Un ejemplo elocuente se encuentra en mis dos abuelos. El blanco, que guerrea desde el 1965 en los Everglades; y el negro, quien lucha contra el imperio desde un túnel de la calle G.

Adversarios por razones políticas, mis dos abuelos sostienen un combate que no tiene cuando acabar.

Aunque nunca se han tirado una galleta  ni encontrado de frente en más de cuarenta años de confrontación, los niveles de adrenalina y disposición combativa de ambos (según estudiosos del bar-cafetería El cañonazo), no las tenía ni Hatuey.

Mi abuelo blanco, Malo de apellido, llegó en un velocípedo a los pantanos de Florida, y aún hoy, desde una silla de ruedas, combate contra los cocodrilos, los manglares y cuanto matojo que se le parezca a Cuba se ponga a tiro de fusil.

Ha sido una guerra incruenta, pero mortal. Los jejenes y las pulgas americanas padecen de xenofobia y comen hasta papel. Miles de batallas ha librado mi abuelo blanco en la prensa de Florida tras las huellas de un mapa que indique dónde queda su país. Millones de proyectiles han dejado sin brillo las hojas de los manglares y la culata de su escopeta.

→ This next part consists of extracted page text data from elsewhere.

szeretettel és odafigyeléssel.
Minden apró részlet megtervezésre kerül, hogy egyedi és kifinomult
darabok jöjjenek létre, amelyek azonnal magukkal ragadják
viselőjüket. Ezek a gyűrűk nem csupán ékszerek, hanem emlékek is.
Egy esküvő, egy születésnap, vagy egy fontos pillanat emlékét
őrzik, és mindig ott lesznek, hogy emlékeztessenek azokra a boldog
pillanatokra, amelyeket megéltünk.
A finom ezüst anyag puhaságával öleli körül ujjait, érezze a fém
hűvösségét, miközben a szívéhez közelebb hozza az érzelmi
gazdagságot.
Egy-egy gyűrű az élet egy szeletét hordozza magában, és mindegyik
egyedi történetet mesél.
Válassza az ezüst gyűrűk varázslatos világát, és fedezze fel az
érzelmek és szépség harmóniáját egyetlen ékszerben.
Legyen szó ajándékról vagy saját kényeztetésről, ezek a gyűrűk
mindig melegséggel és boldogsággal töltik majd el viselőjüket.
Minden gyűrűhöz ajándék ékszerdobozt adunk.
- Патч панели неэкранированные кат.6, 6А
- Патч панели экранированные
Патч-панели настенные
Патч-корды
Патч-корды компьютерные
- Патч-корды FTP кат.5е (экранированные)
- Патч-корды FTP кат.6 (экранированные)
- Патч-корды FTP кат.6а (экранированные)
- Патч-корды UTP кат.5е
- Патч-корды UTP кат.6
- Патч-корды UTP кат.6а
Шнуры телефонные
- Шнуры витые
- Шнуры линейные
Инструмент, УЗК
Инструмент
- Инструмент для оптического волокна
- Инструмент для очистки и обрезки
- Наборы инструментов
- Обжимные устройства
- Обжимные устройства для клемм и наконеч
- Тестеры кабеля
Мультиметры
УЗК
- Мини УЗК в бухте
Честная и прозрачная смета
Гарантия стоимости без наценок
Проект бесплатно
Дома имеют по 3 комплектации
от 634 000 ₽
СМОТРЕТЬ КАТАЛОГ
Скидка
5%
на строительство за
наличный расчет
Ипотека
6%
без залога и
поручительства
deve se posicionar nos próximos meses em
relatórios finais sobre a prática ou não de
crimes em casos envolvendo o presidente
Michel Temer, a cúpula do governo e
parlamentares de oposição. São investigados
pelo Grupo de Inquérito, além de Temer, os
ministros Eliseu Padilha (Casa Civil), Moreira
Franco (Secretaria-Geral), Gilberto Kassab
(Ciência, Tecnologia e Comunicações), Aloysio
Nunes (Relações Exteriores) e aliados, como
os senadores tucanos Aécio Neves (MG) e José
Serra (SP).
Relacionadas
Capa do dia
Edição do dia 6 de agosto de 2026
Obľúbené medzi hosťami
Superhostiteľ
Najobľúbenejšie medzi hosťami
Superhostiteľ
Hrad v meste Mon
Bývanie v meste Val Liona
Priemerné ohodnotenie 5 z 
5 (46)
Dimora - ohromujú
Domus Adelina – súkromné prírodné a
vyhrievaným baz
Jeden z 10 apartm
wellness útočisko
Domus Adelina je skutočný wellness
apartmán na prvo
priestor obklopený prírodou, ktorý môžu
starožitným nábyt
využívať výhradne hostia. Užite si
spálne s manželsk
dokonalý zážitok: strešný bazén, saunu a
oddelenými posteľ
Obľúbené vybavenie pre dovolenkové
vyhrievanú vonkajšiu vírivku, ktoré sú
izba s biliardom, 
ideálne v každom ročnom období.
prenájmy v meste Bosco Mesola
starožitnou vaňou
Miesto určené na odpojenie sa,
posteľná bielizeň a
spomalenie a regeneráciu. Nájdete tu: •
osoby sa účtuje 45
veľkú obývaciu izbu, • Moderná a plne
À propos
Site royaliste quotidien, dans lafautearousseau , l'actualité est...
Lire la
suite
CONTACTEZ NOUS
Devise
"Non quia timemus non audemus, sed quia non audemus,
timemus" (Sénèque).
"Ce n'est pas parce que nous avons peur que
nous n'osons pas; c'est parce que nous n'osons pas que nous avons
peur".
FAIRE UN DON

Un hombre tan guapo que cruzó el río Quibú sin máscara antigás, gritó ¡abajo la revolución! en un urinario público abandonado, y le dio una patada a una bomba de su gasolinera cuando se la fueron a intervenir, ¡es un guerrero! Por eso lo admiro, respeto y espero verlo algún día si no muere antes en la boca de un caimán.

Pero mi abuelo negro, de apellido Guerra, no se queda atrás en sus hazañas.

Víctima de un derrumbe parcial de su edificio en Centro Habana, tomó las armas de palo que entregan el Día de la Defensa y se alzó en un túnel de la calle G. Desde allí, en su casa-trinchera, otea el rumbo de las naves americanas que, comandadas por mi abuelo blanco, amenazan desembarcar en Cuba desde que él no sabía ni soplarse la nariz.

Lleno de fervor revolucionario, chícharo, arroz y pan, el negro Guerra lucha contra los americanos en un taburete recostado a la pared, mientras escucha en un radio de onda corta (marcaTecsum) las incidencias del béisbol de Grandes Ligas y nuestra serie nacional.

A veces, el segundo domingo de cada mes, deja el pellejo de codos y rodillas por calles y portales haciendo con la boca ¡pum-pum! a los invisibles enemigos.
El túnel es fuerte, la revolución igual, y los enemigos reales o ficticios caen a diario y por decenas en las maniobras de papel desplegadas en el periódico Granma, pues los cubanos sabemos tirar, y tirar bien.

Héroe de la batalla-piñacera de El Guatao. Asaltante del camión de jurel con el último envío del mes, y estratega en la cola para comprar puré de zanahoria teñido con timerosal en la conflagración de los años 90, mi abuelo negro ostenta la medalla Servicios Destacados al Atracón.

Sin embargo, cuando habla de mi abuelo de los Everglades, sólo sabe decir: nada, si el es un guerrero blanco y Malo, yo soy un negro Guerra luchador.

No hay dudas, se atracan mis dos abuelos: uno idiota, el otro también.